→ Exercise
Should an entry contain an image, omit it and repeat the rest exactly.

→ Listed entries
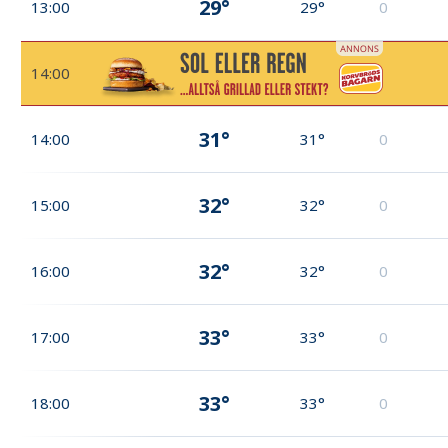
29°
13:00
29°
0
14:00
31°
14:00
31°
0
32°
15:00
32°
0
32°
16:00
32°
0
33°
17:00
33°
0
33°
18:00
33°
0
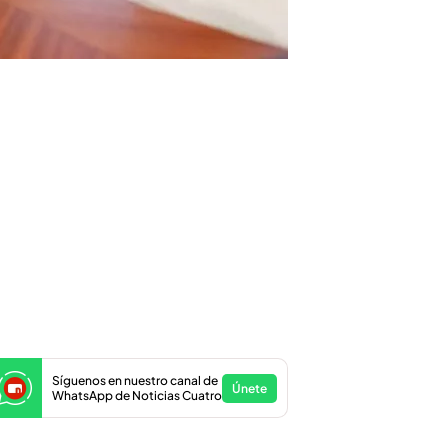
Síguenos en nuestro canal de
Únete
WhatsApp de Noticias Cuatro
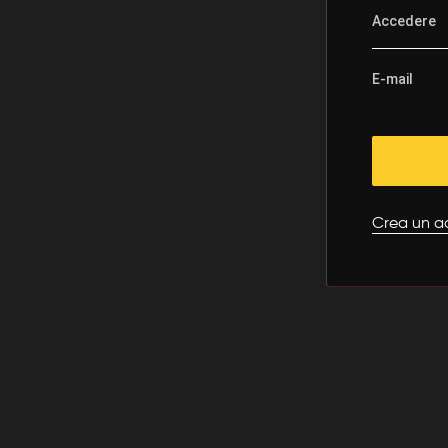
Crea un a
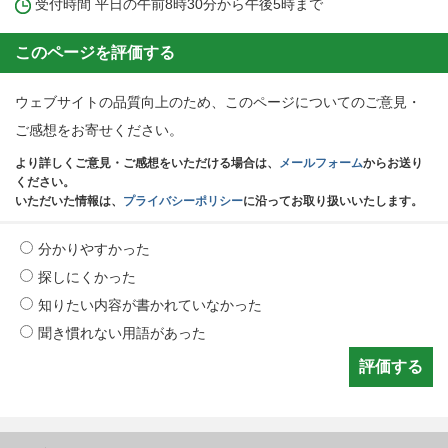
受付時間 平日の午前8時30分から午後5時まで
このページを評価する
ウェブサイトの品質向上のため、このページについてのご意見・
ご感想をお寄せください。
より詳しくご意見・ご感想をいただける場合は、
メールフォーム
からお送り
ください。
いただいた情報は、
プライバシーポリシー
に沿ってお取り扱いいたします。
分かりやすかった
探しにくかった
知りたい内容が書かれていなかった
聞き慣れない用語があった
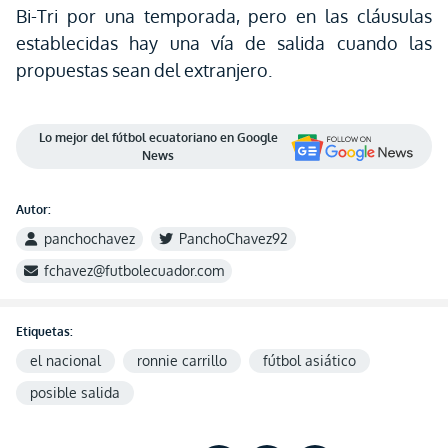
Bi-Tri por una temporada, pero en las cláusulas
establecidas hay una vía de salida cuando las
propuestas sean del extranjero.
Lo mejor del fútbol ecuatoriano en Google
News
Autor:
panchochavez
PanchoChavez92
fchavez@futbolecuador.com
Etiquetas:
el nacional
ronnie carrillo
fútbol asiático
posible salida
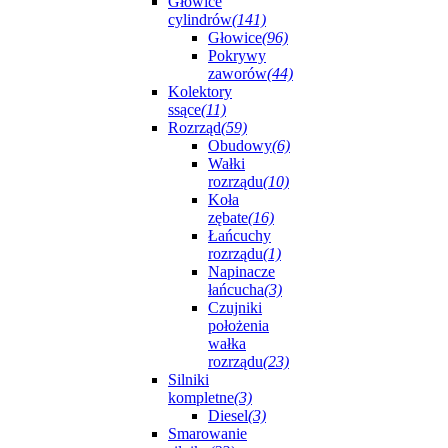
Głowice
cylindrów
(141)
Głowice
(96)
Pokrywy
zaworów
(44)
Kolektory
ssące
(11)
Rozrząd
(59)
Obudowy
(6)
Wałki
rozrządu
(10)
Koła
zębate
(16)
Łańcuchy
rozrządu
(1)
Napinacze
łańcucha
(3)
Czujniki
położenia
wałka
rozrządu
(23)
Silniki
kompletne
(3)
Diesel
(3)
Smarowanie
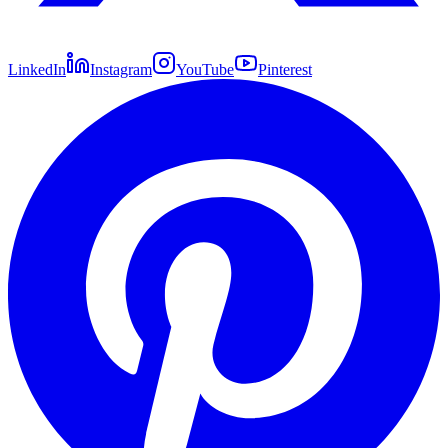
LinkedIn
Instagram
YouTube
Pinterest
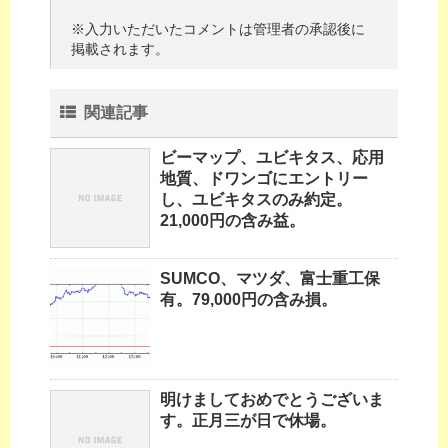
※入力いただいたコメントは管理者の承認後に
掲載されます。
関連記事
ビーマップ、ユビキタス、応用
地質、ドワンゴにエントリー
し、ユビキタスのみ約定。
21,000円の含み益。
SUMCO、マツダ、富士重工保
有。79,000円の含み損。
明けましておめでとうございま
す。正月三が日で休場。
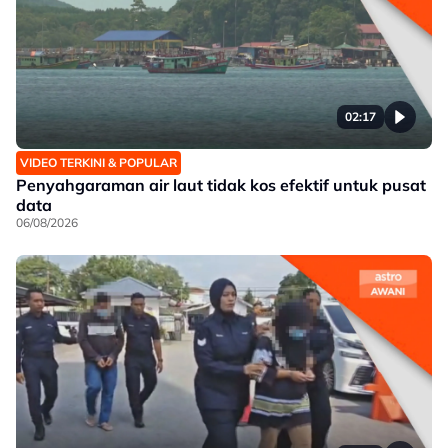
02:17
VIDEO TERKINI & POPULAR
Penyahgaraman air laut tidak kos efektif untuk pusat
data
06/08/2026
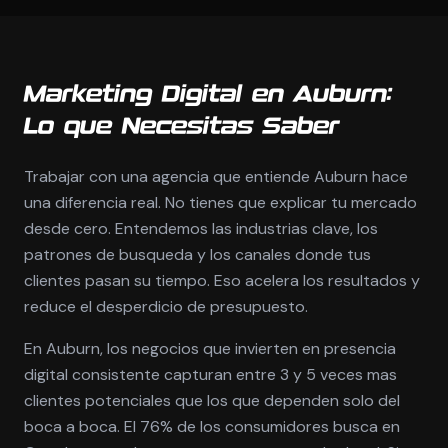
Marketing Digital en Auburn:
Lo que Necesitas Saber
Trabajar con una agencia que entiende Auburn hace
una diferencia real. No tienes que explicar tu mercado
desde cero. Entendemos las industrias clave, los
patrones de busqueda y los canales donde tus
clientes pasan su tiempo. Eso acelera los resultados y
reduce el desperdicio de presupuesto.
En Auburn, los negocios que invierten en presencia
digital consistente capturan entre 3 y 5 veces mas
clientes potenciales que los que dependen solo del
boca a boca. El 76% de los consumidores busca en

→ Answer area
29°
13:00
29°
0
14:00
31°
14:00
31°
0
32°
15:00
32°
0
32°
16:00
32°
0
33°
17:00
33°
0
33°
18:00
33°
0
Síguenos en nuestro canal de
Únete
WhatsApp de Noticias Cuatro
Crea un a
受付時間 平日の午前8時30分から午後5時まで
このページを評価する
ウェブサイトの品質向上のため、このページについてのご意見・
ご感想をお寄せください。
より詳しくご意見・ご感想をいただける場合は、
メールフォーム
からお送り
ください。
いただいた情報は、
プライバシーポリシー
に沿ってお取り扱いいたします。
分かりやすかった
探しにくかった
知りたい内容が書かれていなかった
聞き慣れない用語があった
Bi-Tri por una temporada, pero en las cláusulas
establecidas hay una vía de salida cuando las
propuestas sean del extranjero.
Lo mejor del fútbol ecuatoriano en Google
News
Autor:
panchochavez
PanchoChavez92
fchavez@futbolecuador.com
Etiquetas:
el nacional
ronnie carrillo
fútbol asiático
posible salida
Głowice
cylindrów
(141)
Głowice
(96)
Pokrywy
zaworów
(44)
Kolektory
ssące
(11)
Rozrząd
(59)
Obudowy
(6)
Wałki
rozrządu
(10)
Koła
zębate
(16)
Łańcuchy
rozrządu
(1)
Napinacze
łańcucha
(3)
Czujniki
położenia
wałka
rozrządu
(23)
Silniki
kompletne
(3)
Diesel
(3)
Smarowanie
LinkedIn
Instagram
YouTube
Pinterest
※入力いただいたコメントは管理者の承認後に
掲載されます。
関連記事
ビーマップ、ユビキタス、応用
地質、ドワンゴにエントリー
し、ユビキタスのみ約定。
21,000円の含み益。
SUMCO、マツダ、富士重工保
有。79,000円の含み損。
明けましておめでとうございま
す。正月三が日で休場。
02:17
VIDEO TERKINI & POPULAR
Penyahgaraman air laut tidak kos efektif untuk pusat
data
06/08/2026
Marketing Digital en Auburn:
Lo que Necesitas Saber
Trabajar con una agencia que entiende Auburn hace
una diferencia real. No tienes que explicar tu mercado
desde cero. Entendemos las industrias clave, los
patrones de busqueda y los canales donde tus
clientes pasan su tiempo. Eso acelera los resultados y
reduce el desperdicio de presupuesto.
En Auburn, los negocios que invierten en presencia
digital consistente capturan entre 3 y 5 veces mas
clientes potenciales que los que dependen solo del
boca a boca. El 76% de los consumidores busca en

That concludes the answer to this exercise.